IBA Lashes Out at World Boxing in Attempt to Stay Relevant

IBA held its Champions' Night in Kazakhstan on April 27 (Photo: IBA)

The embattled International Boxing Association (IBA), having been removed from the Olympic family by the International Olympic Committee (IOC), has now lashed out at its main rival federation, World Boxing.

World Boxing was set up last year to “address the IOC’s longstanding concerns over sporting integrity, governance, transparency and financial management [which] has placed boxing’s future as an Olympic sport in doubt”. It already counts 27 national federations from around the world as its members.

This new organisation may have a better shot at leading the sport into the next Olympics, after IBA was sanctioned and prevented from running boxing at the 2021 Tokyo Olympics and again at Paris this year due to concerns over IBA’s finances, governance and ethics. The IOC took charge of the programme in Tokyo and will do so again in Paris.

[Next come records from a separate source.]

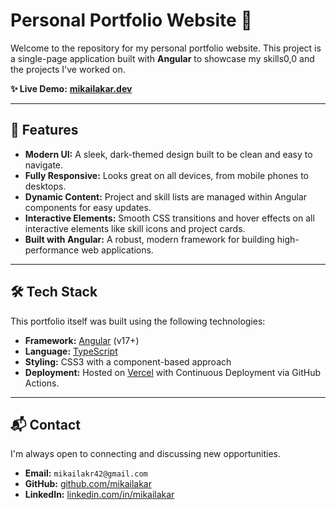 # Personal Portfolio Website 🚀

Welcome to the repository for my personal portfolio website. This project is a single-page application built with **Angular** to showcase my skills0,0 and the projects I've worked on.

**✨ Live Demo:** **[mikailakar.dev](https://mikailakar.dev)**

---

## 🌟 Features

-   **Modern UI:** A sleek, dark-themed design built to be clean and easy to navigate.
-   **Fully Responsive:** Looks great on all devices, from mobile phones to desktops.
-   **Dynamic Content:** Project and skill lists are managed within Angular components for easy updates.
-   **Interactive Elements:** Smooth CSS transitions and hover effects on all interactive elements like skill icons and project cards.
-   **Built with Angular:** A robust, modern framework for building high-performance web applications.

---

## 🛠️ Tech Stack

This portfolio itself was built using the following technologies:

-   **Framework:** [Angular](https://angular.io/) (v17+)
-   **Language:** [TypeScript](https://www.typescriptlang.org/)
-   **Styling:** CSS3 with a component-based approach
-   **Deployment:** Hosted on [Vercel](https://vercel.com/) with Continuous Deployment via GitHub Actions.

---

## 📬 Contact

I'm always open to connecting and discussing new opportunities.

-   **Email:** `mikailakr42@gmail.com`
-   **GitHub:** [github.com/mikailakar](https://github.com/mikailakar)
-   **LinkedIn:** [linkedin.com/in/mikailakar](https://www.linkedin.com/in/mikailakar/)
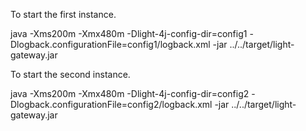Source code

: To start the first instance.

java -Xms200m -Xmx480m -Dlight-4j-config-dir=config1 -Dlogback.configurationFile=config1/logback.xml -jar ../../target/light-gateway.jar

To start the second instance.

java -Xms200m -Xmx480m -Dlight-4j-config-dir=config2 -Dlogback.configurationFile=config2/logback.xml -jar ../../target/light-gateway.jar
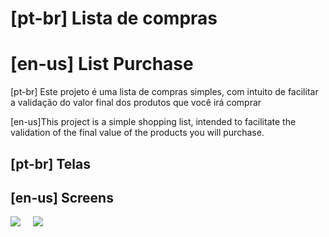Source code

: # [pt-br] Lista de compras

# [en-us] List Purchase

[pt-br] Este projeto é uma lista de compras simples, com intuito de facilitar a validação do valor final dos produtos que você irá comprar

[en-us]This project is a simple shopping list, intended to facilitate the validation of the final value of the products you will purchase.

## [pt-br] Telas

## [en-us] Screens

<div style="display:flex; gap: 20px">
  <img src="https://raw.githubusercontent.com/MaiconWPassos/list-purchase/github/1.png?sanitize=true&raw=true" />
  <img src="https://raw.githubusercontent.com/MaiconWPassos/list-purchase/github/2.png?sanitize=true&raw=true" />
</div>
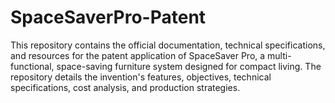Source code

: # SpaceSaverPro-Patent
This repository contains the official documentation, technical specifications, and resources for the patent application of SpaceSaver Pro, a multi-functional, space-saving furniture system designed for compact living. The repository details the invention's features, objectives, technical specifications, cost analysis, and production strategies.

World Boxing has now launched its inaugural World Boxing Cup, the second leg of which was held successfully in Pueblo, USA, two weeks ago.

The successful launch of a new boxing tournament with worldwide participation – 120 boxers from 17 countries took part in Pueblo – must have stung IBA and its Russian president Umar Kremlev.

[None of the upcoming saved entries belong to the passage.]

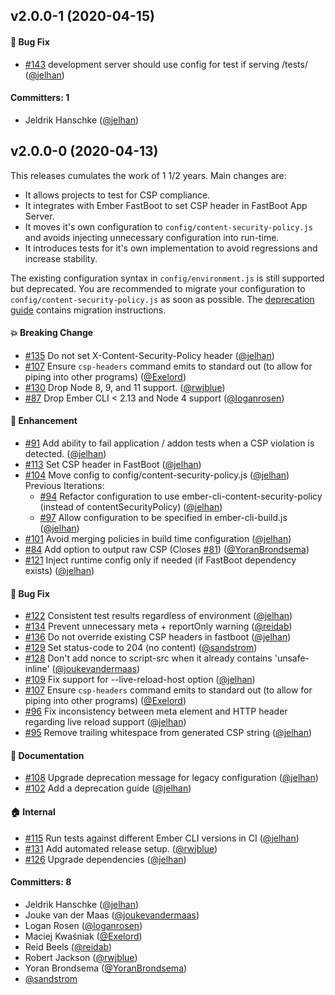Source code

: ## v2.0.0-1 (2020-04-15)

#### :bug: Bug Fix
* [#143](https://github.com/rwjblue/ember-cli-content-security-policy/pull/143) development server should use config for test if serving /tests/ ([@jelhan](https://github.com/jelhan))

#### Committers: 1
- Jeldrik Hanschke ([@jelhan](https://github.com/jelhan))

## v2.0.0-0 (2020-04-13)

This releases cumulates the work of 1 1/2 years. Main changes are:

* It allows projects to test for CSP compliance.
* It integrates with Ember FastBoot to set CSP header in FastBoot App Server.
* It moves it's own configuration to `config/content-security-policy.js` and avoids injecting unnecessary configuration into run-time.
* It introduces tests for it's own implementation to avoid regressions and increase stability.

The existing configuration syntax in `config/environment.js` is still supported but deprecated. You are recommended to migrate your configuration to `config/content-security-policy.js` as soon as possible. The [deprecation guide](DEPRECATIONS.md) contains migration instructions.

#### :boom: Breaking Change
* [#135](https://github.com/rwjblue/ember-cli-content-security-policy/pull/135) Do not set X-Content-Security-Policy header ([@jelhan](https://github.com/jelhan))
* [#107](https://github.com/rwjblue/ember-cli-content-security-policy/pull/107) Ensure `csp-headers` command emits to standard out (to allow for piping into other programs) ([@Exelord](https://github.com/Exelord))
* [#130](https://github.com/rwjblue/ember-cli-content-security-policy/pull/130) Drop Node 8, 9, and 11 support. ([@rwjblue](https://github.com/rwjblue))
* [#87](https://github.com/rwjblue/ember-cli-content-security-policy/pull/87) Drop Ember CLI < 2.13 and Node 4 support ([@loganrosen](https://github.com/loganrosen))

#### :rocket: Enhancement
* [#91](https://github.com/rwjblue/ember-cli-content-security-policy/pull/91) Add ability to fail application / addon tests when a CSP violation is detected. ([@jelhan](https://github.com/jelhan))
* [#113](https://github.com/rwjblue/ember-cli-content-security-policy/pull/113) Set CSP header in FastBoot ([@jelhan](https://github.com/jelhan))
* [#104](https://github.com/rwjblue/ember-cli-content-security-policy/pull/104) Move config to config/content-security-policy.js ([@jelhan](https://github.com/jelhan))
  Previous Iterations:
  * [#94](https://github.com/rwjblue/ember-cli-content-security-policy/pull/94) Refactor configuration to use ember-cli-content-security-policy (instead of contentSecurityPolicy) ([@jelhan](https://github.com/jelhan))
  * [#97](https://github.com/rwjblue/ember-cli-content-security-policy/pull/97) Allow configuration to be specified in ember-cli-build.js ([@jelhan](https://github.com/jelhan))
* [#101](https://github.com/rwjblue/ember-cli-content-security-policy/pull/101) Avoid merging policies in build time configuration ([@jelhan](https://github.com/jelhan))
* [#84](https://github.com/rwjblue/ember-cli-content-security-policy/pull/84) Add option to output raw CSP (Closes [#81](https://github.com/rwjblue/ember-cli-content-security-policy/issues/81)) ([@YoranBrondsema](https://github.com/YoranBrondsema))
* [#121](https://github.com/rwjblue/ember-cli-content-security-policy/pull/121) Inject runtime config only if needed (if FastBoot dependency exists) ([@jelhan](https://github.com/jelhan))

#### :bug: Bug Fix
* [#122](https://github.com/rwjblue/ember-cli-content-security-policy/pull/122) Consistent test results regardless of environment ([@jelhan](https://github.com/jelhan))
* [#134](https://github.com/rwjblue/ember-cli-content-security-policy/pull/134) Prevent unnecessary meta + reportOnly warning ([@reidab](https://github.com/reidab))
* [#136](https://github.com/rwjblue/ember-cli-content-security-policy/pull/136) Do not override existing CSP headers in fastboot ([@jelhan](https://github.com/jelhan))
* [#129](https://github.com/rwjblue/ember-cli-content-security-policy/pull/129) Set status-code to 204 (no content) ([@sandstrom](https://github.com/sandstrom))
* [#128](https://github.com/rwjblue/ember-cli-content-security-policy/pull/128) Don't add nonce to script-src when it already contains 'unsafe-inline' ([@joukevandermaas](https://github.com/joukevandermaas))
* [#109](https://github.com/rwjblue/ember-cli-content-security-policy/pull/109) Fix support for --live-reload-host option ([@jelhan](https://github.com/jelhan))
* [#107](https://github.com/rwjblue/ember-cli-content-security-policy/pull/107) Ensure `csp-headers` command emits to standard out (to allow for piping into other programs) ([@Exelord](https://github.com/Exelord))
* [#96](https://github.com/rwjblue/ember-cli-content-security-policy/pull/96) Fix inconsistency between meta element and HTTP header regarding live reload support ([@jelhan](https://github.com/jelhan))
* [#95](https://github.com/rwjblue/ember-cli-content-security-policy/pull/95) Remove trailing whitespace from generated CSP string ([@jelhan](https://github.com/jelhan))

#### :memo: Documentation
* [#108](https://github.com/rwjblue/ember-cli-content-security-policy/pull/108) Upgrade deprecation message for legacy configuration ([@jelhan](https://github.com/jelhan))
* [#102](https://github.com/rwjblue/ember-cli-content-security-policy/pull/102) Add a deprecation guide ([@jelhan](https://github.com/jelhan))

#### :house: Internal
* [#115](https://github.com/rwjblue/ember-cli-content-security-policy/pull/115) Run tests against different Ember CLI versions in CI ([@jelhan](https://github.com/jelhan))
* [#131](https://github.com/rwjblue/ember-cli-content-security-policy/pull/131) Add automated release setup. ([@rwjblue](https://github.com/rwjblue))
* [#126](https://github.com/rwjblue/ember-cli-content-security-policy/pull/126) Upgrade dependencies ([@jelhan](https://github.com/jelhan))

#### Committers: 8
- Jeldrik Hanschke ([@jelhan](https://github.com/jelhan))
- Jouke van der Maas ([@joukevandermaas](https://github.com/joukevandermaas))
- Logan Rosen ([@loganrosen](https://github.com/loganrosen))
- Maciej Kwaśniak ([@Exelord](https://github.com/Exelord))
- Reid Beels ([@reidab](https://github.com/reidab))
- Robert Jackson ([@rwjblue](https://github.com/rwjblue))
- Yoran Brondsema ([@YoranBrondsema](https://github.com/YoranBrondsema))
- [@sandstrom](https://github.com/sandstrom)


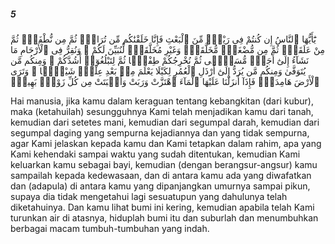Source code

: ##### 5

<span class="ayah">يَٰٓأَيُّهَا ٱلنَّاسُ إِن كُنتُمْ فِى رَيْبٍۢ مِّنَ ٱلْبَعْثِ فَإِنَّا خَلَقْنَٰكُم مِّن تُرَابٍۢ ثُمَّ مِن نُّطْفَةٍۢ ثُمَّ مِنْ عَلَقَةٍۢ ثُمَّ مِن مُّضْغَةٍۢ مُّخَلَّقَةٍۢ وَغَيْرِ مُخَلَّقَةٍۢ لِّنُبَيِّنَ لَكُمْ ۚ وَنُقِرُّ فِى ٱلْأَرْحَامِ مَا نَشَآءُ إِلَىٰٓ أَجَلٍۢ مُّسَمًّۭى ثُمَّ نُخْرِجُكُمْ طِفْلًۭا ثُمَّ لِتَبْلُغُوٓا۟ أَشُدَّكُمْ ۖ وَمِنكُم مَّن يُتَوَفَّىٰ وَمِنكُم مَّن يُرَدُّ إِلَىٰٓ أَرْذَلِ ٱلْعُمُرِ لِكَيْلَا يَعْلَمَ مِنۢ بَعْدِ عِلْمٍۢ شَيْـًۭٔا ۚ وَتَرَى ٱلْأَرْضَ هَامِدَةًۭ فَإِذَآ أَنزَلْنَا عَلَيْهَا ٱلْمَآءَ ٱهْتَزَّتْ وَرَبَتْ وَأَنۢبَتَتْ مِن كُلِّ زَوْجٍۭ بَهِيجٍۢ</span>

<span class="ayah_translation">Hai manusia, jika kamu dalam keraguan tentang kebangkitan (dari kubur), maka (ketahuilah) sesungguhnya Kami telah menjadikan kamu dari tanah, kemudian dari setetes mani, kemudian dari segumpal darah, kemudian dari segumpal daging yang sempurna kejadiannya dan yang tidak sempurna, agar Kami jelaskan kepada kamu dan Kami tetapkan dalam rahim, apa yang Kami kehendaki sampai waktu yang sudah ditentukan, kemudian Kami keluarkan kamu sebagai bayi, kemudian (dengan berangsur-angsur) kamu sampailah kepada kedewasaan, dan di antara kamu ada yang diwafatkan dan (adapula) di antara kamu yang dipanjangkan umurnya sampai pikun, supaya dia tidak mengetahui lagi sesuatupun yang dahulunya telah diketahuinya. Dan kamu lihat bumi ini kering, kemudian apabila telah Kami turunkan air di atasnya, hiduplah bumi itu dan suburlah dan menumbuhkan berbagai macam tumbuh-tumbuhan yang indah.</span>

In a press release on its website, IBA lashed out at World Boxing, claiming the new sports body was “unfit on all levels to support National Federations around the world”, without providing any evidence.

The release also declared that IBA “continues to thrive in the evolving sports ecosystem”.

The fact is, IBA is not thriving. It no longer has any connection with the Olympics and is reliant for on the largesse of Russian state-owned energy giant Gazprom for its funding.

IBA was embarrassed recently when the Court of Arbitration for Sport (CAS) upheld the IOC’s decision in June 2023 to de-recognise IBA over concerns about governance, reliance on money from Gazprom, and the integrity of bouts.

But IBA still claims that all is well: “IBA has all recourses (sic) to build the future of boxing,” it declared.

“IBA continues to support its athletes financially and mentally, providing a stage to showcase talent and allow them to forge careers from the sport they love. We provide the best pathway to success for all of our athletes and members around the world,” IBA declared in its release.

Sadly, all the funding from Gazprom will be in vain if IBA cannot offer its boxers and its national federations a route to Olympic gold.

To cover IBA’s isolation, Kremlev and his team offer huge sums as prize money to attract boxers to compete in IBA’s boxing tournaments. For instance, the prize fund for its inaugural Mandela African Boxing Cup was $500,000.

Offering monetary prizes can be attractive to boxers who need to support themselves and their training. But the ultimate respect for any boxer is winning an Olympic medal, and that is precisely what IBA can no longer provide.

One can expect many more nasty press releases from IBA as it gets used to being out of the boxing limelight. By trying to put down World Boxing, IBA is hoping to stay relevant in a sport where its voice no longer carries any weight. Deep down, IBA must know that the future of boxing is not within its control. Lashing out at the competition can only accelerate this process.